Stel dat we bijvoorbeeld een logistisch regressiemodel passen met behulp van voorspellende variabelen zoals leeftijd en bloeddruk om de waarschijnlijkheid van een hartaanval te voorspellen.
Om de c-statistiek van het model te vinden, konden we alle mogelijke individuenparen identificeren, bestaande uit een individu dat een hartaanval kreeg en een individu dat geen hartaanval kreeg. Vervolgens kan de c-statistiek worden berekend als het aandeel van deze paren waarbij het individu dat de hartaanval kreeg feitelijk een hogere voorspelde kans had om een hartaanval te krijgen vergeleken met het individu dat de hartaanval niet kreeg. hartaanval.
Conclusie
In dit artikel leerden we het volgende:
- Logistische regressie is een statistische methode die we gebruiken om een regressiemodel te fitten wanneer de responsvariabele binair is.
- Om de goede pasvorm van een logistisch regressiemodel te beoordelen, kunnen we kijken naar de gevoeligheid en specificiteit , die ons vertellen hoe goed het model in staat is de resultaten correct te classificeren.
- Om de gevoeligheid en specificiteit te visualiseren, kunnen we een ROC-curve maken.
- De AUC (area under the curve) geeft aan hoe goed het model de resultaten correct kan classificeren.
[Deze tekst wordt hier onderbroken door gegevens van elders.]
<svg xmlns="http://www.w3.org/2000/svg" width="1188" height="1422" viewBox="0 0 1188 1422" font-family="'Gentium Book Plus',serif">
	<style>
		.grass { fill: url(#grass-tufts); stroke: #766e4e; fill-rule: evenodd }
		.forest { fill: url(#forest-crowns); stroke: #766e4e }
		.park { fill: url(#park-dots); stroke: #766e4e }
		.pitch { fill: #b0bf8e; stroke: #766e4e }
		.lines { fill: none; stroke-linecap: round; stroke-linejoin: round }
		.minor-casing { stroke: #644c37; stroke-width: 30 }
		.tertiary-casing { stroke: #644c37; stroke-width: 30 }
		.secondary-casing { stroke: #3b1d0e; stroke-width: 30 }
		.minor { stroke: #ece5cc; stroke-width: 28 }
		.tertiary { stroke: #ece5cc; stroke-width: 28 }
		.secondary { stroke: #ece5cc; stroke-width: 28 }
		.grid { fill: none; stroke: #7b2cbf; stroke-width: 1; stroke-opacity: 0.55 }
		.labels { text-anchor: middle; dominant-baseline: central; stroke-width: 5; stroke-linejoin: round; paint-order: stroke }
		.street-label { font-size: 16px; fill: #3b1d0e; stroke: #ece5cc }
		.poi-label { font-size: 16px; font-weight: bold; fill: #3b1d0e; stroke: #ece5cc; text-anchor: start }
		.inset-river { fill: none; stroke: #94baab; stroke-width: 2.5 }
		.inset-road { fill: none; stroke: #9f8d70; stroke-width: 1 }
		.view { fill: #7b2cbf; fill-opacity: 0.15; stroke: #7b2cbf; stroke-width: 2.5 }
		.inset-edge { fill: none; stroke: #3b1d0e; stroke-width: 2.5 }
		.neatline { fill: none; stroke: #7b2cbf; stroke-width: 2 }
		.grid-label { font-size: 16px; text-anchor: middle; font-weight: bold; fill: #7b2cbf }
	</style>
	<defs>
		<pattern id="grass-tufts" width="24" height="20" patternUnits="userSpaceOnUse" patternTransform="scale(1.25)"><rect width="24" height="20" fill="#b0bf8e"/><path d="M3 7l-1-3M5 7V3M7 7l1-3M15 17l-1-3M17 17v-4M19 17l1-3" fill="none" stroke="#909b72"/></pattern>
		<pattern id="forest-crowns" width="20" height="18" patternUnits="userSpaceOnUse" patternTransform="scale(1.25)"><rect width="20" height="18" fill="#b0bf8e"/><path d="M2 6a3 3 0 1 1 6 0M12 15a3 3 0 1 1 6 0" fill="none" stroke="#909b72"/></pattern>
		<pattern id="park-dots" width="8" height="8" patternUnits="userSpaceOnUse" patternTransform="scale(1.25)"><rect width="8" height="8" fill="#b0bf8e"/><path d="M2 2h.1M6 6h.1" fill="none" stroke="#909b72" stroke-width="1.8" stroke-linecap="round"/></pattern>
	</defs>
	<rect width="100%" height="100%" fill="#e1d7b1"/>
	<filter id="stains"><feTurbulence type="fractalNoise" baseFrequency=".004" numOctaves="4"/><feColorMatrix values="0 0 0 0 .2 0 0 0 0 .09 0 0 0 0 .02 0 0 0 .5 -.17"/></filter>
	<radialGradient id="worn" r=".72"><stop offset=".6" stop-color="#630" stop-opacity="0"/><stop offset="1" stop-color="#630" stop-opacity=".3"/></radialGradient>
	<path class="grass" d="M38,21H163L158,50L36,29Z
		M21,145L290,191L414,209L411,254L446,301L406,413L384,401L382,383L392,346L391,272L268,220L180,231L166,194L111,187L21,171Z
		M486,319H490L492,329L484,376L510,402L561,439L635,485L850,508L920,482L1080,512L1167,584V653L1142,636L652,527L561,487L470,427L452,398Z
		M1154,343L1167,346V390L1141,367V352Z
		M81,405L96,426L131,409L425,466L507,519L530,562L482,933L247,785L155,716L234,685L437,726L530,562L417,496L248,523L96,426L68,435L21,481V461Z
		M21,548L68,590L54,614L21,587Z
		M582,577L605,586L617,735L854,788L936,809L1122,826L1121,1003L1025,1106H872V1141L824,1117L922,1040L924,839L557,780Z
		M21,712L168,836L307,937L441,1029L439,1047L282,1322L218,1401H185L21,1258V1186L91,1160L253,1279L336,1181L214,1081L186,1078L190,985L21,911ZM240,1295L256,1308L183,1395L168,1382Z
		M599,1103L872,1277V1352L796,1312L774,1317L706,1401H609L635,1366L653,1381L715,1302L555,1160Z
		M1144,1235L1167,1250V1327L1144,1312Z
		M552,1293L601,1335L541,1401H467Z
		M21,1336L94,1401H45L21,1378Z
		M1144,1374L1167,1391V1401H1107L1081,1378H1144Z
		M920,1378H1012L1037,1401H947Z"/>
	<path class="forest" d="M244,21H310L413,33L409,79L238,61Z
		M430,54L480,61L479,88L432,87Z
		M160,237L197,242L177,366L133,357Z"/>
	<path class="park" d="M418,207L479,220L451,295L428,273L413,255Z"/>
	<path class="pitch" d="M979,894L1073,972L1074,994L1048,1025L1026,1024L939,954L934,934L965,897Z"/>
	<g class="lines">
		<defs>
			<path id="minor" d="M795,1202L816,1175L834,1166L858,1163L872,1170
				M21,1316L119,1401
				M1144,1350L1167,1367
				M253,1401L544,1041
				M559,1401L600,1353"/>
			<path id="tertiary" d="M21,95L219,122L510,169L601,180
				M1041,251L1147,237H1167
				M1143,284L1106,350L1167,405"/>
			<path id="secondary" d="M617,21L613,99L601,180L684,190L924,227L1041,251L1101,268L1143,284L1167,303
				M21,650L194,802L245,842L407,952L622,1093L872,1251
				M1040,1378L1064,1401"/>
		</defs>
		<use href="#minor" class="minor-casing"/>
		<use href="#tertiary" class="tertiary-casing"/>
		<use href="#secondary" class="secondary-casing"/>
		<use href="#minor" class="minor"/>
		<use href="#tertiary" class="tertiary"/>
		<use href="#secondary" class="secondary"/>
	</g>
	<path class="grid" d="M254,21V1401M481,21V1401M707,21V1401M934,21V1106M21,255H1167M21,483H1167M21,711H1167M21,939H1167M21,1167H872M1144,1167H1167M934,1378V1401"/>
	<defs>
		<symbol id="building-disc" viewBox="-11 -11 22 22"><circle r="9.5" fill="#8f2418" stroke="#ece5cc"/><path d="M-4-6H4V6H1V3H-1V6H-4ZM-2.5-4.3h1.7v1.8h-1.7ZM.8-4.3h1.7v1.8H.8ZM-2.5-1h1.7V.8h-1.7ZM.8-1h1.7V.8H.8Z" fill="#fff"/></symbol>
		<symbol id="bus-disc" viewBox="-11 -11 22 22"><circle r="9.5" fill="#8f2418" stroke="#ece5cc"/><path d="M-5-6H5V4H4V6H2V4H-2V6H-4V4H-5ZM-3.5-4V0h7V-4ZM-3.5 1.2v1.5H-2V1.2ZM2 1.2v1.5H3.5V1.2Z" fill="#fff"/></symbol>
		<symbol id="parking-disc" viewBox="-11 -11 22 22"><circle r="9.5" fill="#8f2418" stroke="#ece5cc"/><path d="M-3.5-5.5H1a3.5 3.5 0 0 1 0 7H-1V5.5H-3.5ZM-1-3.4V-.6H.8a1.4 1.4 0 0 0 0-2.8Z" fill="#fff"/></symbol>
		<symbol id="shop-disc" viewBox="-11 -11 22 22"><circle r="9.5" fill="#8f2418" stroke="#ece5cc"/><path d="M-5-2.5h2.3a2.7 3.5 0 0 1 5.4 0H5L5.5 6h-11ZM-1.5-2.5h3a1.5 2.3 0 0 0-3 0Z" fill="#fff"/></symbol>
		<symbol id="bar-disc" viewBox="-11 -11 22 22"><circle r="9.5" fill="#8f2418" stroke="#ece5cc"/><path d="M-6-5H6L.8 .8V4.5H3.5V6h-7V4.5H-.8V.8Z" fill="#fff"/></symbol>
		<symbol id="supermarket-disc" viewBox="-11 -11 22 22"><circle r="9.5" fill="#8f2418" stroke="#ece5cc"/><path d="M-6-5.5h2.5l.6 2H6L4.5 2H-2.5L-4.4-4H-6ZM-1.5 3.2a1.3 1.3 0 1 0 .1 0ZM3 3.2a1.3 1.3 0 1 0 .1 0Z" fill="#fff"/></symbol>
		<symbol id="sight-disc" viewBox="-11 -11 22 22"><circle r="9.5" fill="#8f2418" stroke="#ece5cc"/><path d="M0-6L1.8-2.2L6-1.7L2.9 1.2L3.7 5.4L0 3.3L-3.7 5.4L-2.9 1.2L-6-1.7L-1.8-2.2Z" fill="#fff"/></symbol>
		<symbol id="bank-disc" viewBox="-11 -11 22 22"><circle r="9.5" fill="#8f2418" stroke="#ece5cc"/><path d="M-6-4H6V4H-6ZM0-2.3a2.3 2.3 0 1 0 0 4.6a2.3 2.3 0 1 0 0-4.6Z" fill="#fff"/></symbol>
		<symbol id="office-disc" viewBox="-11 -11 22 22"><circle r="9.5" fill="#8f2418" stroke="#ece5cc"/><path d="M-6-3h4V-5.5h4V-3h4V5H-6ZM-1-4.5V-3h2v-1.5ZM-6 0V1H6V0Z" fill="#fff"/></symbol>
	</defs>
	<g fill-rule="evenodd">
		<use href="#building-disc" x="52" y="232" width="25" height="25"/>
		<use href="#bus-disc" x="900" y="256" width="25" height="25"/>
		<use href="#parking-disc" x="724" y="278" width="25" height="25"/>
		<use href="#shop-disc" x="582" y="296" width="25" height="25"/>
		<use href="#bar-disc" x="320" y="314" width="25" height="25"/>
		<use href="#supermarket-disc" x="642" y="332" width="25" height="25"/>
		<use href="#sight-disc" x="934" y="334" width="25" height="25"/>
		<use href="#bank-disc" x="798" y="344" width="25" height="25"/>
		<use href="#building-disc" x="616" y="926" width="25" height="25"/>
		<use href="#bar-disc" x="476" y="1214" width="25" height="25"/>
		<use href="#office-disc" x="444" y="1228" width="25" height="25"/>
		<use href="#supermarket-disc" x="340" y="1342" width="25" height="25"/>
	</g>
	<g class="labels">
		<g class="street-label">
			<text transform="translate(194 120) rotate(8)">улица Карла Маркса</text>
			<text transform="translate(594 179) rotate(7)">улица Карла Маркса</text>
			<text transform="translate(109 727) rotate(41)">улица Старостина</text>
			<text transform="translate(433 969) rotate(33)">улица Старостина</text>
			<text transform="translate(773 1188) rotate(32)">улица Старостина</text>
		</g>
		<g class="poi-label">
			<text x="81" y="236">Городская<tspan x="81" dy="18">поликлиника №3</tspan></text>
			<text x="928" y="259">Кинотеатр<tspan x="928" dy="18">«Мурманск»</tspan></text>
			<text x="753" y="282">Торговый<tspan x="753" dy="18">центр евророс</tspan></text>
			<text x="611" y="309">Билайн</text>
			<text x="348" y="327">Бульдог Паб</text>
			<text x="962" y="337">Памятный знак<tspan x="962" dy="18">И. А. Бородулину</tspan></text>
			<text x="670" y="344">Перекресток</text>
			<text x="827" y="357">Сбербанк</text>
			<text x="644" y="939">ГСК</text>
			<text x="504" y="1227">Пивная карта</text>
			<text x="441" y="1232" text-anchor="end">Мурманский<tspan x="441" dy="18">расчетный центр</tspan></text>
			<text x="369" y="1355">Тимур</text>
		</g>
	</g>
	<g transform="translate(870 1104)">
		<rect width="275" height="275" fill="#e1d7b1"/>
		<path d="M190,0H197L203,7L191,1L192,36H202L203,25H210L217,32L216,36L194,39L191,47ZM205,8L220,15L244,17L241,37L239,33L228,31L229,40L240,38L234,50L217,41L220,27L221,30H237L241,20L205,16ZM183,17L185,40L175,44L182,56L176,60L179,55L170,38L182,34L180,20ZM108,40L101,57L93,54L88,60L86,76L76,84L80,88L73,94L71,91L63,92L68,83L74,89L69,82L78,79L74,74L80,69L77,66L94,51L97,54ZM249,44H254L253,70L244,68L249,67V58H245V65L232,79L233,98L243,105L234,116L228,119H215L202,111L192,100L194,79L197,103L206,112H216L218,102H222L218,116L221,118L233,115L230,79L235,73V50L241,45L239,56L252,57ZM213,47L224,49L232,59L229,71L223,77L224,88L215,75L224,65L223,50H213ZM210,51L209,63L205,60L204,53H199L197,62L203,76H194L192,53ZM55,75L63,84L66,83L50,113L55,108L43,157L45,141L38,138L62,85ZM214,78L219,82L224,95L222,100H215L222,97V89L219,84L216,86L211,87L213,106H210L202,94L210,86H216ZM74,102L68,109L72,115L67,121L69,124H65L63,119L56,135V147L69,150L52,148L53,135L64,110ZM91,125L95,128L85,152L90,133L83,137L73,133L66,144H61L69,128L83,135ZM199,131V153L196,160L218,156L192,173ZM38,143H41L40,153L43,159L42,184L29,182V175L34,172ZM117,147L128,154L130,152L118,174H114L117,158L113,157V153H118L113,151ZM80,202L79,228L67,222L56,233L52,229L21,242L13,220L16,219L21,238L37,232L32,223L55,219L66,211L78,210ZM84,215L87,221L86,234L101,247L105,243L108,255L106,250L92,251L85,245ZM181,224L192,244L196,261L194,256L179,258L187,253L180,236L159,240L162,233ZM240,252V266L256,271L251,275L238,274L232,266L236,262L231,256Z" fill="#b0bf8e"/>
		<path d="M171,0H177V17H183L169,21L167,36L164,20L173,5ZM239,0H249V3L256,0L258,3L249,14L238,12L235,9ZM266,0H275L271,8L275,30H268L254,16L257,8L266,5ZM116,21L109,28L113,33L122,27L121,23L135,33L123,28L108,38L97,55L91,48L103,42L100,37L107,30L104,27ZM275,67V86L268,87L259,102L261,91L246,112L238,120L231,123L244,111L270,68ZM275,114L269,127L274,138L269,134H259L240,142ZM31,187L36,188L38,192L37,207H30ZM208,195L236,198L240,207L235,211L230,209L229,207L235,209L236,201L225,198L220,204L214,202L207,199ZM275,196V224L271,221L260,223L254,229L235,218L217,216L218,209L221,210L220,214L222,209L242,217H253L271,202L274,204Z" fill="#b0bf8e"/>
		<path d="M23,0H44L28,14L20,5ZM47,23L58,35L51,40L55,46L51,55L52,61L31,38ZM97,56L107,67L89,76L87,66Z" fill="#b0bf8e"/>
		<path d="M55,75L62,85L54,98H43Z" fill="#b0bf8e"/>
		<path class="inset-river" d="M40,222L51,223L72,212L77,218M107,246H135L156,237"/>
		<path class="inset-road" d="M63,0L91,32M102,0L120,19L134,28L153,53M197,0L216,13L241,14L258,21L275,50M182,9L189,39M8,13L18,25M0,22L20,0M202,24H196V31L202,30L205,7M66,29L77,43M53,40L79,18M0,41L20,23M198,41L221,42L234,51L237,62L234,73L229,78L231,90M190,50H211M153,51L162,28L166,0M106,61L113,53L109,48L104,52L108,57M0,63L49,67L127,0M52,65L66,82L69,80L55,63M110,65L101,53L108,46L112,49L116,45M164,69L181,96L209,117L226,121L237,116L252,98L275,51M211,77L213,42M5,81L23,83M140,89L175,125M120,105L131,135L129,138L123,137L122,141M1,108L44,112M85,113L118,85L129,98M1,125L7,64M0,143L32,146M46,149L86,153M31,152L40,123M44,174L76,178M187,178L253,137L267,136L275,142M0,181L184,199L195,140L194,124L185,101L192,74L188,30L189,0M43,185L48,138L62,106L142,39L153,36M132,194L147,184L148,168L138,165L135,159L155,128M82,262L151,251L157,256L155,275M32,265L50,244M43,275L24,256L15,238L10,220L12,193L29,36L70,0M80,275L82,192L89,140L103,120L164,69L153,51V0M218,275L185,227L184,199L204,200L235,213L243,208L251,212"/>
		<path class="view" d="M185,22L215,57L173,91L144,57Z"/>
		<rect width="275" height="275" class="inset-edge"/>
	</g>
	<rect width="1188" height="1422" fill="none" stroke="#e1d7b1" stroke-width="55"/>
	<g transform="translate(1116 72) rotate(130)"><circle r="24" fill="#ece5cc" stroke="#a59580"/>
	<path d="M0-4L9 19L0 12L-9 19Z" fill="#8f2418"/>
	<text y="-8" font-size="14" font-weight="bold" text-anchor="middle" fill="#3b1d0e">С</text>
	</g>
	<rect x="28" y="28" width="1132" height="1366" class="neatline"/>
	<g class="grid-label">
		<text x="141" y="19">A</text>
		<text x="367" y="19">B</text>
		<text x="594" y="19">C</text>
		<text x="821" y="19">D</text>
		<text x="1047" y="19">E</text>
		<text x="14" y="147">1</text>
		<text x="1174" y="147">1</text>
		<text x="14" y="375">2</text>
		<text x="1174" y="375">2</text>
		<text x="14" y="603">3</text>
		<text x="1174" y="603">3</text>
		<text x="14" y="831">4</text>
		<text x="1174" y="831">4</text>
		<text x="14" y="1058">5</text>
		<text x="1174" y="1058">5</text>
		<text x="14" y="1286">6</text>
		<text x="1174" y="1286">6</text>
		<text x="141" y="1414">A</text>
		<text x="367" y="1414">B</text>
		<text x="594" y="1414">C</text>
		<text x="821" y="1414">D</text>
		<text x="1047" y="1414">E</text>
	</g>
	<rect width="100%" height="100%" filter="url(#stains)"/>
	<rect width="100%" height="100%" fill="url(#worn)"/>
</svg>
Wanneer een ROC-curve de linkerbovenhoek van de grafiek omhelst, geeft dit aan dat het model de resultaten met succes classificeert.
- De c-statistiek is gelijk aan de AUC (oppervlakte onder de curve) en kan ook worden berekend door alle mogelijke paren van individuen te nemen, dat wil zeggen een individu dat een positief resultaat heeft ervaren en een individu dat een negatief resultaat heeft ervaren. Vervolgens is de c-statistiek het aandeel van dergelijke paren waarin het individu dat een positieve uitkomst ervoer een hogere voorspelde kans had om de uitkomst te ervaren dan het individu dat de positieve uitkomst niet ervoer.
- Hoe dichter een C-statistiek bij 1 ligt, hoe correcter een model de resultaten kan classificeren.